▶ **Excerpt provided**

** begin **

Tuesday, May 6, 2008

Sarah C. Roberts



Sarah C. Roberts is a little known Freedom Fighter in American history. Roberts was only five years old when she and her father challenged the Boston Board of Education in 1849. The final decision in Roberts’ case, given by the Chief Justice Lemuel Shaw set up the ultimate precedence for the Plessy vs. Ferguson “separate but equal” ruling of 1896.
Roberts, with her lawyers Charles Sumner and Robert Morris, sued the city of Boston for the right to attend public school with white children. They intended to prove that "separate" schools did not meet the statutory requirement for "common" schools for the Commonwealth of Massachusetts. The school Roberts was supposed to attend; the Smith school did not have the same funding, faculty, or other materials that were available in the white schools in Boston. In order to be fair, Sumner and Morris maintained, the Boston school board needed to intervene and provide identical, integrated facilities.
The City defense argued that the law was that that each child would receive adequate education at a school which was geographically closest to them, and that it did not make sense for Roberts to travel across town to attend the Sun Court school for which she had been kicked out of one day previously for attempting to go to class.

** end **

Stored data entries:
** begin **

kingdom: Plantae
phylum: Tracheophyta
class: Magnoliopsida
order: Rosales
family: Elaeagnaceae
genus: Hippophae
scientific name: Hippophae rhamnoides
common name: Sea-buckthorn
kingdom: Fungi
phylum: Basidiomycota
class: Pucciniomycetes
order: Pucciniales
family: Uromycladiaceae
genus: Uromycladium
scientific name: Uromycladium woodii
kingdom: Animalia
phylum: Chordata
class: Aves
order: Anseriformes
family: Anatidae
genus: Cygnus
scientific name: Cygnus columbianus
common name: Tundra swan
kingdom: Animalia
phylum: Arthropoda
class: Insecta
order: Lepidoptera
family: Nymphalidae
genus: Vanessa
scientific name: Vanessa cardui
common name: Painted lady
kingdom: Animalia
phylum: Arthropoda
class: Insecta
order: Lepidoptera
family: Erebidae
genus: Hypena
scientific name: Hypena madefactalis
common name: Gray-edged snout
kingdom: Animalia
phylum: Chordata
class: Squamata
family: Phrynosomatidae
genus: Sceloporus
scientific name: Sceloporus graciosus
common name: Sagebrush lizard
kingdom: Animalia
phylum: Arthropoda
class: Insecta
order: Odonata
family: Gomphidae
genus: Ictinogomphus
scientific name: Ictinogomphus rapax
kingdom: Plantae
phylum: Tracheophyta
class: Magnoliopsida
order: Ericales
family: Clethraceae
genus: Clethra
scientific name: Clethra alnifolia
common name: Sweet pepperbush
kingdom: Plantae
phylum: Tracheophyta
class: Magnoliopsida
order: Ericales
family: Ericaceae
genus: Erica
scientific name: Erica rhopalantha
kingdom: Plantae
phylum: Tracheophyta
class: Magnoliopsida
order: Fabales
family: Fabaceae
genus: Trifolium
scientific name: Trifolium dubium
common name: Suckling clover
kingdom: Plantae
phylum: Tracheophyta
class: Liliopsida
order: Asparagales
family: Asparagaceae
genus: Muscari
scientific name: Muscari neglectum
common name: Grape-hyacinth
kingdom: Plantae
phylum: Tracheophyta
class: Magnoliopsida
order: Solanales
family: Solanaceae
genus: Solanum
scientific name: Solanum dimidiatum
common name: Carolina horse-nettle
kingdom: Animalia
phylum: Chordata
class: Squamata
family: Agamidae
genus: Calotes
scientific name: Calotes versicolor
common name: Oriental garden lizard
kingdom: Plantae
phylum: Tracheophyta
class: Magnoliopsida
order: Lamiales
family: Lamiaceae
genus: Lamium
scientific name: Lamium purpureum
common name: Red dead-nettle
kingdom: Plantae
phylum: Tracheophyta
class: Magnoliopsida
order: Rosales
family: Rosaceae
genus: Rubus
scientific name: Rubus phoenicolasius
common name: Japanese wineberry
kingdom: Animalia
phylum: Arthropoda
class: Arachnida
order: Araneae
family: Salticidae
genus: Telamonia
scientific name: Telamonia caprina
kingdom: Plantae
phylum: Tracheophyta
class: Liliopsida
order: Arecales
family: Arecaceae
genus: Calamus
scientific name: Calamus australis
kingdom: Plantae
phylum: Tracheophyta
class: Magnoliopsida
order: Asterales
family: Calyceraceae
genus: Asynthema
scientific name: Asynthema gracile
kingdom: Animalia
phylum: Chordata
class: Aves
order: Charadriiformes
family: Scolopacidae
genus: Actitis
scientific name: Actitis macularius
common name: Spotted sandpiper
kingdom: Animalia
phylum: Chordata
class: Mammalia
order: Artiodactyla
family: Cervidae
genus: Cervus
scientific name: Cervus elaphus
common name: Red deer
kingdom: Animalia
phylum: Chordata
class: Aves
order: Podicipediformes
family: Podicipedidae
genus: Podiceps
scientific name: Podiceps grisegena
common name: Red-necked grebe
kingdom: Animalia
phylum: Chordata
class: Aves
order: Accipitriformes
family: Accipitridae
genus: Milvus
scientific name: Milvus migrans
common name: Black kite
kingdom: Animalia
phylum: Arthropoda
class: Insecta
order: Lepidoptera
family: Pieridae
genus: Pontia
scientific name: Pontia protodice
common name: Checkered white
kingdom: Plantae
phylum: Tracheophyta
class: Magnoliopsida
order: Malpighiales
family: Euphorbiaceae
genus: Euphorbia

** end **

▶ **List of tasks**
(A) In the passage on Sarah C. Roberts, who were her lawyers?
(B) Please repeat the records word for word, covering everything from the line that contains "family: Pieridae" down to the last line of the records, including both.
The passage on Sarah C. Roberts and the records come from unrelated sources.

▶ **The results**
(A) Charles Sumner and Robert Morris.

(B)
family: Pieridae
genus: Pontia
scientific name: Pontia protodice
common name: Checkered white
kingdom: Plantae
phylum: Tracheophyta
class: Magnoliopsida
order: Malpighiales
family: Euphorbiaceae
genus: Euphorbia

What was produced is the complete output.